WHAT IS BEING ASKED: Omit the images. Copy each entry word for word.

SUPPLIED ENTRIES:

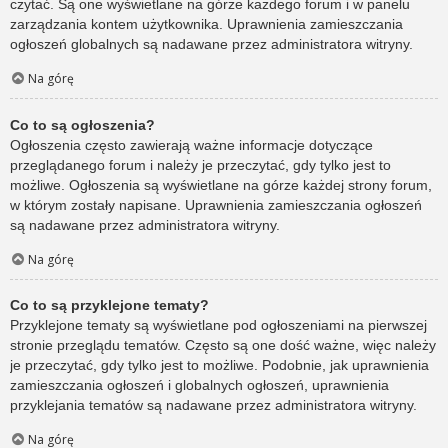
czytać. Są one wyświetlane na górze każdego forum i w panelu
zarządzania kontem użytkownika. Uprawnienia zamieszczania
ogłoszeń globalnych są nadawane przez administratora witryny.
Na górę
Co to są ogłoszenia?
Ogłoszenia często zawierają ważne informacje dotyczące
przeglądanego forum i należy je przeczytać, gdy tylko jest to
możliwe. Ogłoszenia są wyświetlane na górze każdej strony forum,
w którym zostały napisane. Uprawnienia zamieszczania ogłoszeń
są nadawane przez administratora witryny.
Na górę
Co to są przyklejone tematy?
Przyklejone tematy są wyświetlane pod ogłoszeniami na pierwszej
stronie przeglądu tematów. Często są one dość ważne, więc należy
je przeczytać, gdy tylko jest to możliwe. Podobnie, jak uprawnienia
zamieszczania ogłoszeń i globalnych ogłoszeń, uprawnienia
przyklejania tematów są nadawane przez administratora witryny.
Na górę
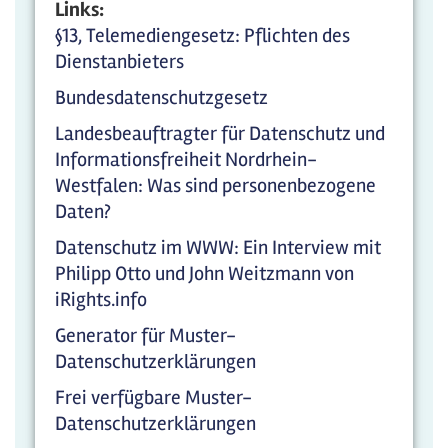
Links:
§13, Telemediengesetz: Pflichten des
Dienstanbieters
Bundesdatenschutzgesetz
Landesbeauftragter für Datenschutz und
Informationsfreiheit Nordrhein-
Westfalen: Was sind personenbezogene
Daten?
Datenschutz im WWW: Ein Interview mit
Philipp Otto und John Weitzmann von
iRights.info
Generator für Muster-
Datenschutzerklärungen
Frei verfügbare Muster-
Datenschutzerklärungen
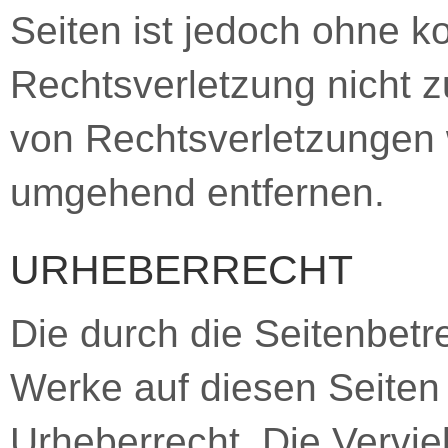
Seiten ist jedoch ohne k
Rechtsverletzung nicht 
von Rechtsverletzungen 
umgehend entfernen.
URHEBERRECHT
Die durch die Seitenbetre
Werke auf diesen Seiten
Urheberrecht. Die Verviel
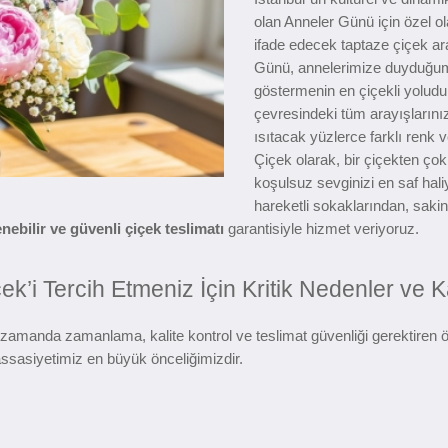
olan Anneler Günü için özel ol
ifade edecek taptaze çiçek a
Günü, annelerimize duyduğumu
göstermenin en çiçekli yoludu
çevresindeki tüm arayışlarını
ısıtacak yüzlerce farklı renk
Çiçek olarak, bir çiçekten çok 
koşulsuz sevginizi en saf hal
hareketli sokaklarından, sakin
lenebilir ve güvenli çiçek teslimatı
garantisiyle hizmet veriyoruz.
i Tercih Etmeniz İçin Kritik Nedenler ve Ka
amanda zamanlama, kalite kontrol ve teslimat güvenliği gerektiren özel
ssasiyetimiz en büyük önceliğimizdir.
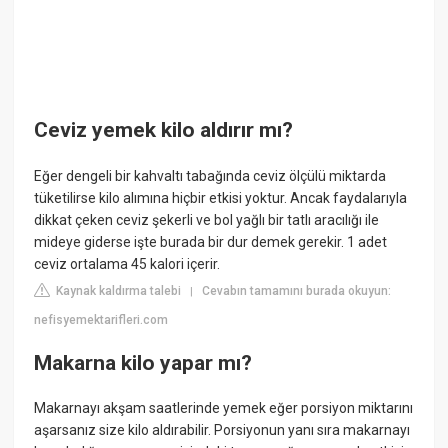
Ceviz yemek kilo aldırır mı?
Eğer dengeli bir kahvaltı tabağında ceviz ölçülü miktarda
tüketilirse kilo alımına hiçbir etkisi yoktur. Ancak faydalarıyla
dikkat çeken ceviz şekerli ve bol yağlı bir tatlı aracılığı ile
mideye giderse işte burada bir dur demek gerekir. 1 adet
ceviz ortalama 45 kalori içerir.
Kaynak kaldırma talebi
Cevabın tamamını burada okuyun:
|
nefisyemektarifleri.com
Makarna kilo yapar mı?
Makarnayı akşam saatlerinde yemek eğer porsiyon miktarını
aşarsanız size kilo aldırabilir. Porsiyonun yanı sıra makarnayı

EXERCISE SOLUTION:
czytać. Są one wyświetlane na górze każdego forum i w panelu
zarządzania kontem użytkownika. Uprawnienia zamieszczania
ogłoszeń globalnych są nadawane przez administratora witryny.
Na górę
Co to są ogłoszenia?
Ogłoszenia często zawierają ważne informacje dotyczące
przeglądanego forum i należy je przeczytać, gdy tylko jest to
możliwe. Ogłoszenia są wyświetlane na górze każdej strony forum,
w którym zostały napisane. Uprawnienia zamieszczania ogłoszeń
są nadawane przez administratora witryny.
Na górę
Co to są przyklejone tematy?
Przyklejone tematy są wyświetlane pod ogłoszeniami na pierwszej
stronie przeglądu tematów. Często są one dość ważne, więc należy
je przeczytać, gdy tylko jest to możliwe. Podobnie, jak uprawnienia
zamieszczania ogłoszeń i globalnych ogłoszeń, uprawnienia
przyklejania tematów są nadawane przez administratora witryny.
Na górę
Links:
§13, Telemediengesetz: Pflichten des
Dienstanbieters
Bundesdatenschutzgesetz
Landesbeauftragter für Datenschutz und
Informationsfreiheit Nordrhein-
Westfalen: Was sind personenbezogene
Daten?
Datenschutz im WWW: Ein Interview mit
Philipp Otto und John Weitzmann von
iRights.info
Generator für Muster-
Datenschutzerklärungen
Frei verfügbare Muster-
Datenschutzerklärungen
Seiten ist jedoch ohne k
Rechtsverletzung nicht 
von Rechtsverletzungen 
umgehend entfernen.
URHEBERRECHT
Die durch die Seitenbetre
Werke auf diesen Seiten
Urheberrecht. Die Verviel
olan Anneler Günü için özel ol
ifade edecek taptaze çiçek a
Günü, annelerimize duyduğumu
göstermenin en çiçekli yoludu
çevresindeki tüm arayışlarını
ısıtacak yüzlerce farklı renk
Çiçek olarak, bir çiçekten çok 
koşulsuz sevginizi en saf hal
hareketli sokaklarından, sakin
lenebilir ve güvenli çiçek teslimatı
garantisiyle hizmet veriyoruz.
i Tercih Etmeniz İçin Kritik Nedenler ve Ka
amanda zamanlama, kalite kontrol ve teslimat güvenliği gerektiren özel
ssasiyetimiz en büyük önceliğimizdir.
Ceviz yemek kilo aldırır mı?
Eğer dengeli bir kahvaltı tabağında ceviz ölçülü miktarda
tüketilirse kilo alımına hiçbir etkisi yoktur. Ancak faydalarıyla
dikkat çeken ceviz şekerli ve bol yağlı bir tatlı aracılığı ile
mideye giderse işte burada bir dur demek gerekir. 1 adet
ceviz ortalama 45 kalori içerir.
Kaynak kaldırma talebi
Cevabın tamamını burada okuyun:
|
nefisyemektarifleri.com
Makarna kilo yapar mı?
Makarnayı akşam saatlerinde yemek eğer porsiyon miktarını
aşarsanız size kilo aldırabilir. Porsiyonun yanı sıra makarnayı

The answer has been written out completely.